Além disso, Eliane aponta que o enquadramento inclui o terminal privado de Iguatu, a parceria com a Zona de Processamento de Exportação (ZPE), na aquisição de empresas. Fatores paralelos atrelados à construção da ferrovia, como por exemplo o porto seco de Quixeramobim, e a empresa MasterBoi.

“A chegada da Transnordestina no Porto do Pecém, que vai ter uma necessidade de financiar estruturas específicas. No que ocorre quando o trem chegar, descarregue, e leve até o navio. Isso tudo são vários projetos que estamos gestando dentro de casa. Algumas empresas que já vieram, então tem investimento até na área de cabotagem”, elucida a superintendente.

Ou seja, no que tange o andamento da obra da ferrovia, atualmente, em execução o lote seis, na fusão Quixeramobim-Quixadá. E no prosseguimento logístico, o lote sete, que equivale de Quixadá a Itapiúna.

FNE contabilizou aportes de R$ 26,49 bilhões até junho deste ano   

Levantamento do BNB resultou em contratações do FNE de janeiro a junho deste ano que consistiu em R$ 26,49 bilhões, contabilizando 4.209 contratações. Eliane menciona que a previsão orçamentária posterior ao ano subsequente é realizada através do histórico de cada segmento da cadeia produtiva.  

No planejamento para 2027, o setor de comércio e serviços lidera os montantes previstos, com R$ 2,44 bilhões. Na sequência surge infraestrutura, com alocação de R$ 1,82 bilhão, seguido de pecuária (R$ 1,57 bilhão); e indústria (R$ 1,53 bilhão). A proposta também prevê R$ 505,4 milhões para agricultura, R$ 245,8 milhões para turismo e R$ 17,3 milhões para pessoa física.

“Nós temos uma obrigação frente ao FNE para 2026 de financiar 62% de tudo em portes prioritários que no banco se traduz como cliente de micro a pequeno, distribuídos pela região Nordeste, preferencialmente no semiárido, que é a interiorização do desenvolvimento”, esclarece a gestora.

Predição é que a taxa de juros alcance o índice de 10% em 2028

O gerente de Ambiente de Estudos, Pesquisas e Avaliação do Escritório Técnico de Estudos Econômicos do Nordeste (Etene), Allisson Martins, avalia que a taxa de juros recentemente aprovada já era esperada pelo mercado financeiro. “O Banco Central está fazendo uma análise realmente de toda a chamada matriz de risco, o que leva tanto à atividade econômica como também a inflação”, pontua.

Nesse ínterim, o gestor reforça que, sob a verificação da Etene, a calibração da taxa Selic permaneça.

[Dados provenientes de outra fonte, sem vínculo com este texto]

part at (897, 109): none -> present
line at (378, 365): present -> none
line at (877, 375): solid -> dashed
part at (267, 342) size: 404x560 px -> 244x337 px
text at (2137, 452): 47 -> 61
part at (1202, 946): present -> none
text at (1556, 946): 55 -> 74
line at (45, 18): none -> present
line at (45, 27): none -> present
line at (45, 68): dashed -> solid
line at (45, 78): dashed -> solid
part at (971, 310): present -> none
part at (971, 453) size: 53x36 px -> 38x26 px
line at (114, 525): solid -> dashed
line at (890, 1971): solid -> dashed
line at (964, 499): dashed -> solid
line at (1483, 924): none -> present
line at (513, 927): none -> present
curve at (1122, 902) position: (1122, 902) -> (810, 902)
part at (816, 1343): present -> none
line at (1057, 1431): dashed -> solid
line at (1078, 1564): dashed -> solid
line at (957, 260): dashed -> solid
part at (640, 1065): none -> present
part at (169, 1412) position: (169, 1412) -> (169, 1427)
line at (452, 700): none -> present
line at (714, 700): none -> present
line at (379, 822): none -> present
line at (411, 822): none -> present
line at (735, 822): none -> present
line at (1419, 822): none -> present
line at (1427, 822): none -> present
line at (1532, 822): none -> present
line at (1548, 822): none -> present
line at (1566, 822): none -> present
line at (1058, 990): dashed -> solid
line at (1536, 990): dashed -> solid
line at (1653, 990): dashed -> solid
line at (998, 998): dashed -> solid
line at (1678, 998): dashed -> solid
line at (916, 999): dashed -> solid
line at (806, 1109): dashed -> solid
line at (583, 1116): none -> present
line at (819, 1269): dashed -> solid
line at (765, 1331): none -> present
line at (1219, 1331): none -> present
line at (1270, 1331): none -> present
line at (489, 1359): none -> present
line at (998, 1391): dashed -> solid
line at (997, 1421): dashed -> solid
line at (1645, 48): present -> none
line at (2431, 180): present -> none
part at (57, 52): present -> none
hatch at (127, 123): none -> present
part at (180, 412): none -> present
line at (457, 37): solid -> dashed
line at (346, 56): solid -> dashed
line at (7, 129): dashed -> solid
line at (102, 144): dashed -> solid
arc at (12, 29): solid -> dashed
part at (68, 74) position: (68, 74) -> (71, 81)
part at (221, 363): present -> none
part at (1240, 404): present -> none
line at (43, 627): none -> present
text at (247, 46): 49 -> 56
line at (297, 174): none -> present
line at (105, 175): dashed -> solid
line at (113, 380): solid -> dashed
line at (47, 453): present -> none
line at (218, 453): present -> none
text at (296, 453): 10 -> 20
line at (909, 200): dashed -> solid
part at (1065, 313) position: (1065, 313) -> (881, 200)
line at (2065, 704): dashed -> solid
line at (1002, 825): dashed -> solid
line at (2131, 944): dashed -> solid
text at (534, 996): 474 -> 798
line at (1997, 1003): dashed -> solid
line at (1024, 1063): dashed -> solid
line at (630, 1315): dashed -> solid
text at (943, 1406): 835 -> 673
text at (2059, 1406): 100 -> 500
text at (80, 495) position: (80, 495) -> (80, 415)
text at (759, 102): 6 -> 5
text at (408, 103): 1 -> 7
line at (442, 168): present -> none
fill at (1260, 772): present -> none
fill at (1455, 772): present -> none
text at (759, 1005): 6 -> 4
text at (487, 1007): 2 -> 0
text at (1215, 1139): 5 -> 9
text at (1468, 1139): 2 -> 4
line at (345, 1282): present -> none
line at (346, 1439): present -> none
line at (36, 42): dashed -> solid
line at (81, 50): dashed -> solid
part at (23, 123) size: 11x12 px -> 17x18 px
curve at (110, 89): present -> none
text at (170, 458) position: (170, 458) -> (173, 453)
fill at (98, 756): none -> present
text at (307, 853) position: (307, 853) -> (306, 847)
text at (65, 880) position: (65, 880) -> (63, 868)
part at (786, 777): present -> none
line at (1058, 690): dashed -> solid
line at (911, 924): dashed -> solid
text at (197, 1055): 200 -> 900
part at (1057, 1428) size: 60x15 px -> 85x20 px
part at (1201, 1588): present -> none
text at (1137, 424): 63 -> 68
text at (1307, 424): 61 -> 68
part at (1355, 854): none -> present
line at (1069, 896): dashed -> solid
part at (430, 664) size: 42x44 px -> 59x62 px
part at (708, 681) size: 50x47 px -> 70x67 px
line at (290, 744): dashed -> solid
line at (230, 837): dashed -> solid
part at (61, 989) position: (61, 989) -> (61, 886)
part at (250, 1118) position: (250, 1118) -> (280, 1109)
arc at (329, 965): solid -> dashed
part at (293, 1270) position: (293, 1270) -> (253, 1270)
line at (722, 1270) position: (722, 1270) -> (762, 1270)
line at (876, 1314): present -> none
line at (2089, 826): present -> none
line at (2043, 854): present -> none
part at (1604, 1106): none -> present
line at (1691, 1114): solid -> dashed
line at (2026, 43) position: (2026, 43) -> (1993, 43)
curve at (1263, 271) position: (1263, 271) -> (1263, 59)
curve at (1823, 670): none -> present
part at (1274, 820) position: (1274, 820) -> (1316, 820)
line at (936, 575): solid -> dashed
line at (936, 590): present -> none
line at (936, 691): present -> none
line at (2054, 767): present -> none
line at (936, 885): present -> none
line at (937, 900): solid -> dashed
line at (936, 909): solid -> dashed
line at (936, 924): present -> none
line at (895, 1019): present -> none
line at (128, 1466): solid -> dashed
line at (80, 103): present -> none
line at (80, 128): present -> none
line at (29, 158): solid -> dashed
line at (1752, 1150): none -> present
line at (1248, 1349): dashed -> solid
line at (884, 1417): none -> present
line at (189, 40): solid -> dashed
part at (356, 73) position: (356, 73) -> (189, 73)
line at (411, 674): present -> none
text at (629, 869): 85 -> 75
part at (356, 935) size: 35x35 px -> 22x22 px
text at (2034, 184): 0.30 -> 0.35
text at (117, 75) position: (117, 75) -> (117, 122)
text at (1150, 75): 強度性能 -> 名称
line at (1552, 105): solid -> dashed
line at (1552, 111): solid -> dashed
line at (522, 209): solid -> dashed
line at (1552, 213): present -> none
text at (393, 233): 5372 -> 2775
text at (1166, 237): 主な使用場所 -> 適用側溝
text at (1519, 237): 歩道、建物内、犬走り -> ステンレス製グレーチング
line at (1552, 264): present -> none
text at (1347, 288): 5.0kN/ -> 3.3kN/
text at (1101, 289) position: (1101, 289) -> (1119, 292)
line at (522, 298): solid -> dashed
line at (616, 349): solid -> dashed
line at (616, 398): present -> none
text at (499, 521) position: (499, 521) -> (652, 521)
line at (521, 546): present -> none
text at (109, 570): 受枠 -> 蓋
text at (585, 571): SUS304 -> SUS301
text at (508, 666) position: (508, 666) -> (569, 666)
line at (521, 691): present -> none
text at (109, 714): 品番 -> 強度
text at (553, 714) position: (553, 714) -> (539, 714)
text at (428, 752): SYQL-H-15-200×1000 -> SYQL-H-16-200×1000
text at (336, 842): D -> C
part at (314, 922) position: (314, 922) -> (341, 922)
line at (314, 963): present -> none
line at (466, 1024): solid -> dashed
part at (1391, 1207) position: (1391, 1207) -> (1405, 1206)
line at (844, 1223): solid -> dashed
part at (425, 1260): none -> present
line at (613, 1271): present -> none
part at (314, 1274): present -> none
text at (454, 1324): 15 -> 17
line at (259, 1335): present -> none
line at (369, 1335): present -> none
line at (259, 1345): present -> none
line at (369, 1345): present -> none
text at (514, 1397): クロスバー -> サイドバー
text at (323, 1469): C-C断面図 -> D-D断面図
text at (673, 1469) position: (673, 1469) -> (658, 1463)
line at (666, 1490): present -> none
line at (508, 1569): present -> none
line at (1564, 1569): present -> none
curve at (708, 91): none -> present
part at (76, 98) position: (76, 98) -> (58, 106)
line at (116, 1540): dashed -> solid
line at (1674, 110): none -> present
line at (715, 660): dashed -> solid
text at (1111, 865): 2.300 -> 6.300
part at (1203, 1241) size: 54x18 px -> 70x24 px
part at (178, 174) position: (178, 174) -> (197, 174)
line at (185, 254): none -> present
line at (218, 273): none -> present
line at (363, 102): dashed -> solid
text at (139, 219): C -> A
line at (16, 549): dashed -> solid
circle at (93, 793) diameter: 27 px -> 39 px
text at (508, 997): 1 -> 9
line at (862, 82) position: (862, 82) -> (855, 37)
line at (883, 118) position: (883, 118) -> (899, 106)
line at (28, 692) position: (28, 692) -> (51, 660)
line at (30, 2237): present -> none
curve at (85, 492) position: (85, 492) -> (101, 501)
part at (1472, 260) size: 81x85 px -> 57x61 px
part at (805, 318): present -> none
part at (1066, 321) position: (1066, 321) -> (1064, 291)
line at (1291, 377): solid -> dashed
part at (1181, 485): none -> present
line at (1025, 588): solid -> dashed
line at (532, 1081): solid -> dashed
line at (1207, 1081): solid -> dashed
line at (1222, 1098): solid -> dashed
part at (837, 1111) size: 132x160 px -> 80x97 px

Fator que, conforme Alisson, a taxa possa atingir ao final de 2027, algo em torno dos 12%. No entanto, o gerente da Etene enfatiza que a economia é dinâmica, dependendo de lacunas que podem auxiliar ou, ao mesmo tempo, retroceder na decisão da política monetária. Ele cita, por exemplo, a questão da crise geopolítica.

“Isso traz muita incerteza, muita insegurança e volatilidade nos preços. Isso o Banco Central está observando no horizonte. A nossa expectativa é que essa taxa já para 2028, 2029 se aproxima na casa dos 10%”, vislumbra.

Configuração impactada pela taxa de juros é o critério da inadimplência. Alisson infere que o dispositivo causa efeitos de erosão financeira no caixa das empresas, e também no orçamento familiar. Além do mais, ressalta que a inadimplência também decorre de normativa do Banco Central, a resolução 4966, que provoca um efeito sobre a gestão de crédito. “A gente espera que esse fenômeno fique mais abrandado no decorrer dos próximos meses, sobretudo pela redução da taxa de juros, e também pela elevação da renda”, pontua.

Em conclusão, ao que tange o Ceará, destaca que o estado está ‘bem’ posicionado regionalmente em termos de inadimplência. O gerente da Etene relata que o Ceará tem a segunda menor inadimplência do Nordeste, ficando atrás do Piauí por 0,1%. “Nós, economistas, acreditamos que com a redução da taxa Selic, esse fenômeno da erosão da renda vá cada vez mais se dissipando, posicionando um cenário de crédito mais positivo”, frisa.